Radiation leads to protein destruction and survival
For example, the fascinating bacterium Deinococcus deserti has genes to cope with radiation and desiccation. However, the bacterium does not need to produce these proteins when there is no radiation or desiccation.
Under these circumstances, the repressor D (dark blue in the figure below) blocks these genes and makes sure the polymerase cannot recognize them.
But as soon as the bacterium is hit with radiation (lightning), the radiation activates the protease M (red). This protease can now bind the repressor D and destroy it. Now, that the repressor does not block the radiation genes anymore, the polymerase can recognize the genes and produce mRNA from them. Now, the ribosome produces proteins (yellow) that cope with the radiation.
And this is how the bacterium Deinococcus deserti destroys proteins to survive. And yes, this bacterium has the superpowers to withstand radiation and desiccation like no other bacterium.
Antibiotics lead to protein destruction and resistance
In another example, Staphylococcus aureus has a similar mechanism to cope with antibiotics and become resistant.
In the membrane of this bacterium sits the protease R (red) that is generally inactive. However, when the bacterium meets antibiotics (green molecules), the antibiotics change R.
Now, the protease falls into the inside of the bacterium and destroys its target protein. This is the repressor I (dark blue), which sits and blocks a certain gene. After protease R destroyed repressor I, this gene is unblocked and the bacterium produces a protein (yellow) that cleaves the antibiotic.

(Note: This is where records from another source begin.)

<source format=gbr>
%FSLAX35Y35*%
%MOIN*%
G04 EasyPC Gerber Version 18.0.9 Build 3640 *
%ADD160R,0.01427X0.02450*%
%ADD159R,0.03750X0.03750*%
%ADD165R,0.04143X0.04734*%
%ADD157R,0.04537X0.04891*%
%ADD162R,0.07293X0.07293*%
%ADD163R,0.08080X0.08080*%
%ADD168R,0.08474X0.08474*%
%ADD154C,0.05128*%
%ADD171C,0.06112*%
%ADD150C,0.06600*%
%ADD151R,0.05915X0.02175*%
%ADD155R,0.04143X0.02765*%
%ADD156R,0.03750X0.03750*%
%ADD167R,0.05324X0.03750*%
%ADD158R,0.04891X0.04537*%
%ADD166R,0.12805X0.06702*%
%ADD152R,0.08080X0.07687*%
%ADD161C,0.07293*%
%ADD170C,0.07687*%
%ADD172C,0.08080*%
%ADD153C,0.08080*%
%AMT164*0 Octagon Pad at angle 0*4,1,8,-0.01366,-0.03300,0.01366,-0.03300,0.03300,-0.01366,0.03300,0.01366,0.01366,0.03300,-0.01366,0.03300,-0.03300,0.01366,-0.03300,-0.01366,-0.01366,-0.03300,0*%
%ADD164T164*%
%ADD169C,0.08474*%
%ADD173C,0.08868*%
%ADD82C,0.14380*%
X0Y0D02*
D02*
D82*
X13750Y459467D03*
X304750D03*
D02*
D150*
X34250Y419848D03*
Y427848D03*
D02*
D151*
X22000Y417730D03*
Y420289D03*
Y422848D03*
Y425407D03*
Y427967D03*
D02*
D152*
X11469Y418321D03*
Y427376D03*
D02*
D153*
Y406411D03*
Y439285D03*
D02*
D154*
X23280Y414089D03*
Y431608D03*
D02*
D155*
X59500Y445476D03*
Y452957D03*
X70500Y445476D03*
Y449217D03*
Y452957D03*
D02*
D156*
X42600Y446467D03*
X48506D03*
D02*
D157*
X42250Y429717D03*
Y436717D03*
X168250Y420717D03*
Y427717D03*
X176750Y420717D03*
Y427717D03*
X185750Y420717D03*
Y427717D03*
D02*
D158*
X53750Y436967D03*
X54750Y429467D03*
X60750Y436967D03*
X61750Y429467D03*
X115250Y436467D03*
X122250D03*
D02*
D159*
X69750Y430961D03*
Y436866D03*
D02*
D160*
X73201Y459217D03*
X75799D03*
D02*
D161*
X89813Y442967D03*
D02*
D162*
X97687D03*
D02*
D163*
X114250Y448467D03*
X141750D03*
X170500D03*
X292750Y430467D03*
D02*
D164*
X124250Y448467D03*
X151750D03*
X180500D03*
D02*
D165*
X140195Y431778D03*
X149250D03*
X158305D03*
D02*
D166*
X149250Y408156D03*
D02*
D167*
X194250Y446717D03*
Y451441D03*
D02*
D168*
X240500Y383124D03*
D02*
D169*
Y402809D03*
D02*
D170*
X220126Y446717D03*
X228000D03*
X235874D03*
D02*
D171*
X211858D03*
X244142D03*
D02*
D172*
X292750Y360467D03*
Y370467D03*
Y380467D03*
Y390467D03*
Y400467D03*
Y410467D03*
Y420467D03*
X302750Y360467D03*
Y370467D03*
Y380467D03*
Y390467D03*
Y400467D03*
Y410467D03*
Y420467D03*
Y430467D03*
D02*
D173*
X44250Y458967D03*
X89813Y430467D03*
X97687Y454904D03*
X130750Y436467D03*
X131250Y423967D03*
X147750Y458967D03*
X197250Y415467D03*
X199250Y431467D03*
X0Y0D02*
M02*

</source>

And this is how Staphylococcus aureus becomes resistant to antibiotics by destroying proteins.
Heat leads to protein destruction and survival
But bacteria do not only destroy repressors. They also use a similar mechanism to activate their activators.
Generally, to keep an activator inactive, another protein is involved. This is the so-called anti-activator since it captures the activator and inhibits it from functioning. So, for the activator to become active and to bind its specific gene, the anti-activator needs to go. And this is exactly what bacteria do.

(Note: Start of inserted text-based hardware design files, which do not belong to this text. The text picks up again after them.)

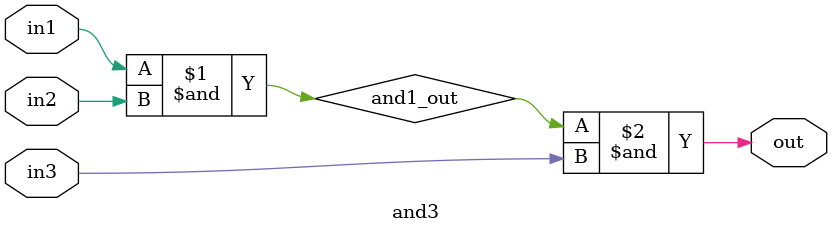
<source format=v>

module and3(out, in1, in2, in3);
  input in1, in2, in3;
  output out;
  wire and1_out;

  and and1(and1_out, in1, in2);
  and and2(out, and1_out, in3);
endmodule


</source>
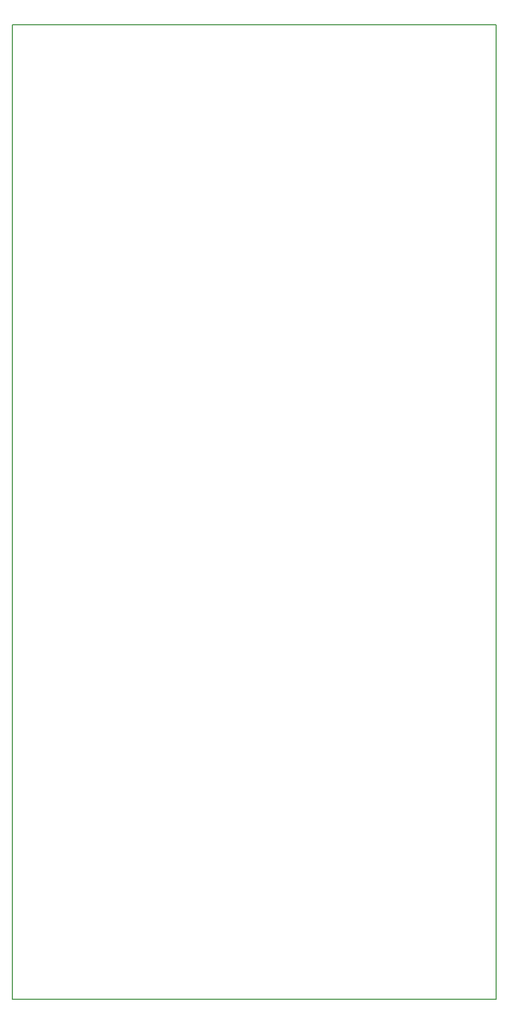
<source format=gbr>
%TF.GenerationSoftware,KiCad,Pcbnew,(5.99.0-9544-g366189b864)*%
%TF.CreationDate,2021-03-13T12:07:28+00:00*%
%TF.ProjectId,europi_main_v2,6575726f-7069-45f6-9d61-696e5f76322e,2.0*%
%TF.SameCoordinates,Original*%
%TF.FileFunction,Profile,NP*%
%FSLAX46Y46*%
G04 Gerber Fmt 4.6, Leading zero omitted, Abs format (unit mm)*
G04 Created by KiCad (PCBNEW (5.99.0-9544-g366189b864)) date 2021-03-13 12:07:28*
%MOMM*%
%LPD*%
G01*
G04 APERTURE LIST*
%TA.AperFunction,Profile*%
%ADD10C,0.150000*%
%TD*%
G04 APERTURE END LIST*
D10*
X102000000Y-177500000D02*
X22500000Y-177500000D01*
X102000000Y-17500000D02*
X102000000Y-177500000D01*
X22500000Y-17500000D02*
X102000000Y-17500000D01*
X22500000Y-177500000D02*
X22500000Y-17500000D01*
M02*

</source>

For example, in the soil bacterium Bacillus subtilis, the anti-activator Y (dark blue) captures the activator S (green). Plus, Y brings S to the cellular garbage machine (purple) to destroy this protein.
However, as soon as it is getting too hot for the bacterium, Y becomes unstable. So unstable, that it cannot hold S anymore. This means S gets freed, binds its favorite genes and leads the polymerase to them. Now, the bacterium produces proteins (yellow) that help the bacterium to cope with the damage from the heat.
And this is how Bacillus subtilis destroys proteins to cope with heat.
Destroying proteins means bacteria can survive
Here we explored three different ways of how bacteria destroy proteins for their own benefit. Interestingly, the benefit always handles the incoming signal which is often a sign of stress.
Like in Deinococcus deserti, radiation activates protein destruction that leads to protein production. And these new proteins now handle the damage after the radiation attack.
Or in Staphylococcus aureus; antibiotics activate a specific protease that destroys a repressor. Now, the produced proteins are meant to destroy the harmful antibiotics.
So by closing these circles, bacteria found efficient ways of how to read their environment and adapt to it.
Interestingly, most bacteria seem to use similar mechanisms. This means, the better we understand the way most bacteria work, the better chances we have to fight the nasty ones. So we need to keep researching the good bacteria, to understand the bad guys too!